> [Required action 1]
Copy the entire article on India's planned limits on laptop and computer imports, word for word.

India is again planning to introduce restrictions on the import of laptops, tablets, and personal computers in a bid to encourage tech giants like Apple and Samsung to increase manufacturing within the country.

Two government sources revealed that the new import limits could take effect after January 2025, as reported by Reuters. This is part of India’s ongoing effort to reduce reliance on foreign technology and encourage local production.

A similar import restriction was proposed last year but was withdrawn following backlash from companies and lobbying by the United States. In response, India opted for a monitoring system that will expire this year, requiring firms to seek fresh import approvals for 2025. According to the sources, the government believes the industry has sufficient time to adapt.

India’s Ministry of Electronics and Information Technology (MeitY) is developing an import authorization system that will require companies to obtain prior approvals for all incoming devices. Currently, importers can freely bring in laptops after registering online, but the new rules aim to replace this automated system with tighter controls.

While consultations with industry players are set to begin next week, officials hinted that implementation could be delayed by a few months if needed. The electronics ministry did not respond to requests for comment, but the trade ministry said a final decision would be made after discussions with key stakeholders.

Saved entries
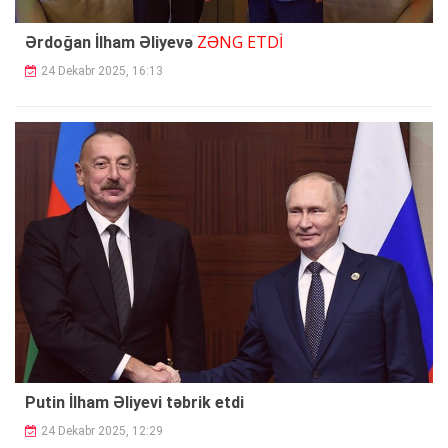
ZƏNG ETDİ
Ərdoğan İlham Əliyevə
24 Dekabr 2025, 16:13
Putin İlham Əliyevi təbrik etdi
24 Dekabr 2025, 12:29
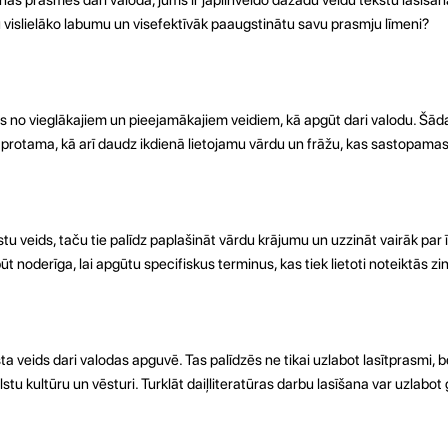
tu vislielāko labumu un visefektīvāk paaugstinātu savu prasmju līmeni?
s no vieglākajiem un pieejamākajiem veidiem, kā apgūt dari valodu. Šāda
 saprotama, kā arī daudz ikdienā lietojamu vārdu un frāžu, kas sastopamas
ekstu veids, taču tie palīdz paplašināt vārdu krājumu un uzzināt vairāk p
ūt noderīga, lai apgūtu specifiskus terminus, kas tiek lietoti noteiktās zi
sta veids dari valodas apguvē. Tas palīdzēs ne tikai uzlabot lasītprasmi, b
alstu kultūru un vēsturi. Turklāt daiļliteratūras darbu lasīšana var uzlabo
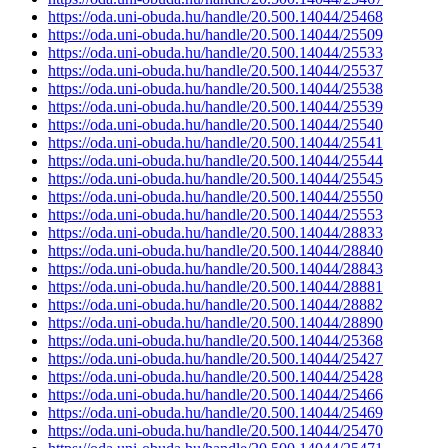
https://oda.uni-obuda.hu/handle/20.500.14044/25468
https://oda.uni-obuda.hu/handle/20.500.14044/25509
https://oda.uni-obuda.hu/handle/20.500.14044/25533
https://oda.uni-obuda.hu/handle/20.500.14044/25537
https://oda.uni-obuda.hu/handle/20.500.14044/25538
https://oda.uni-obuda.hu/handle/20.500.14044/25539
https://oda.uni-obuda.hu/handle/20.500.14044/25540
https://oda.uni-obuda.hu/handle/20.500.14044/25541
https://oda.uni-obuda.hu/handle/20.500.14044/25544
https://oda.uni-obuda.hu/handle/20.500.14044/25545
https://oda.uni-obuda.hu/handle/20.500.14044/25550
https://oda.uni-obuda.hu/handle/20.500.14044/25553
https://oda.uni-obuda.hu/handle/20.500.14044/28833
https://oda.uni-obuda.hu/handle/20.500.14044/28840
https://oda.uni-obuda.hu/handle/20.500.14044/28843
https://oda.uni-obuda.hu/handle/20.500.14044/28881
https://oda.uni-obuda.hu/handle/20.500.14044/28882
https://oda.uni-obuda.hu/handle/20.500.14044/28890
https://oda.uni-obuda.hu/handle/20.500.14044/25368
https://oda.uni-obuda.hu/handle/20.500.14044/25427
https://oda.uni-obuda.hu/handle/20.500.14044/25428
https://oda.uni-obuda.hu/handle/20.500.14044/25466
https://oda.uni-obuda.hu/handle/20.500.14044/25469
https://oda.uni-obuda.hu/handle/20.500.14044/25470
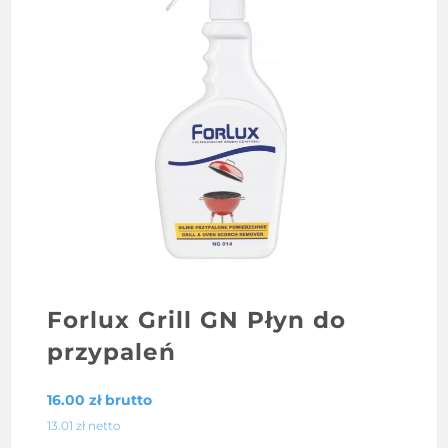
Forlux Grill GN Płyn do
przypaleń
16.00
zł
brutto
13.01
zł
netto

> [Required action 2]
In the listing, render the stretch from the line containing "tu vislielāko labumu" through the line containing "ekstu veids, taču" as a numbered list, leaving out any blank lines.

> [Response area 1]
India is again planning to introduce restrictions on the import of laptops, tablets, and personal computers in a bid to encourage tech giants like Apple and Samsung to increase manufacturing within the country.

Two government sources revealed that the new import limits could take effect after January 2025, as reported by Reuters. This is part of India’s ongoing effort to reduce reliance on foreign technology and encourage local production.

A similar import restriction was proposed last year but was withdrawn following backlash from companies and lobbying by the United States. In response, India opted for a monitoring system that will expire this year, requiring firms to seek fresh import approvals for 2025. According to the sources, the government believes the industry has sufficient time to adapt.

India’s Ministry of Electronics and Information Technology (MeitY) is developing an import authorization system that will require companies to obtain prior approvals for all incoming devices. Currently, importers can freely bring in laptops after registering online, but the new rules aim to replace this automated system with tighter controls.

While consultations with industry players are set to begin next week, officials hinted that implementation could be delayed by a few months if needed. The electronics ministry did not respond to requests for comment, but the trade ministry said a final decision would be made after discussions with key stakeholders.

> [Response area 2]
1. tu vislielāko labumu un visefektīvāk paaugstinātu savu prasmju līmeni?
2. s no vieglākajiem un pieejamākajiem veidiem, kā apgūt dari valodu. Šāda
3.  saprotama, kā arī daudz ikdienā lietojamu vārdu un frāžu, kas sastopamas
4. ekstu veids, taču tie palīdz paplašināt vārdu krājumu un uzzināt vairāk p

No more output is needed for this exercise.